I am using mysql++ in order to connect to a MySQL database to perform a bunch of data queries. Due to the fact that the tables I am reading from are constantly being written to, and that I need a consistent view of the data, I lock the tables first. However, MySQL has no concept of 'NOWAIT' in its lock query, thus if the tables are locked by something else that keeps them locked for a long time, my application sits there waiting. What I want it to do is to be able to return and say something like 'Lock could no be obtained' and try again in a few seconds. My general attempt at this timeout is below.
If I run this after locking the table on the database, I get the message that the timeout is hit, but I don't know how to then get the mysql_query line to terminate. I'd appreciate any help/ideas!

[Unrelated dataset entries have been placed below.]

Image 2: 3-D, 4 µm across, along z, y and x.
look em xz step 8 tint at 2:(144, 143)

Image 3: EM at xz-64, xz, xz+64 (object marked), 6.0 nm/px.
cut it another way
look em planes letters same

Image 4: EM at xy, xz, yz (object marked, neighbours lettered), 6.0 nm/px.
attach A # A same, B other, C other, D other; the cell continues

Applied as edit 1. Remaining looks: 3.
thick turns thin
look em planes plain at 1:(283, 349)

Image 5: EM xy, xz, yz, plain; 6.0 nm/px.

volatile sig_atomic_t success = 1;
void catch_alarm(int sig) {
cout << "Timeout reached" << endl;
success = 0;
signal(sig,catch_alarm);
}
// connect to db etc.
// *SNIP
signal (SIGALRM, catch_alarm);
alarm(2);
mysql_query(p_connection,"LOCK TABLES XYZ as write");
解决方案
You can implement a "cancel-like" behavior this way:
You execute the query on a separate thread, that keeps running whether or not the timeout occurs. The timeout occurs on the main thread, and sets a variable to "1" marking that it occurred. Then you do whatever you want to do on your main thread.
The query thread, once the query completes, checks if the timeout has occurred. If it hasn't, it does the rest of the work it needs to do. If it HAS, it just unlocks the tables it just locked.
I know it sounds a bit wasteful, but the lock-unlock period should be basically instantaneous, and you get as close to the result you want as possible.